>>>
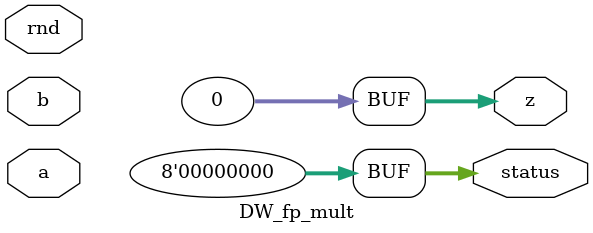
<source format=v>
module DW_fp_mult(a, b, rnd, status, z);

parameter sig_width = 23;
parameter exp_width = 8;
parameter ieee_compliance = 1;

input [sig_width + exp_width:0] a;
input [sig_width + exp_width:0] b;
input [2:0] rnd;
output [sig_width + exp_width:0] z;
output [7:0] status;

assign status = 8'h0;
assign z = {(sig_width+exp_width+1){1'b0}};

endmodule

</source>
<<<
Output only the lines running from the line with "input [2:0] rnd;" through the final line of the data, inclusive.

input [2:0] rnd;
output [sig_width + exp_width:0] z;
output [7:0] status;

assign status = 8'h0;
assign z = {(sig_width+exp_width+1){1'b0}};

endmodule

</source>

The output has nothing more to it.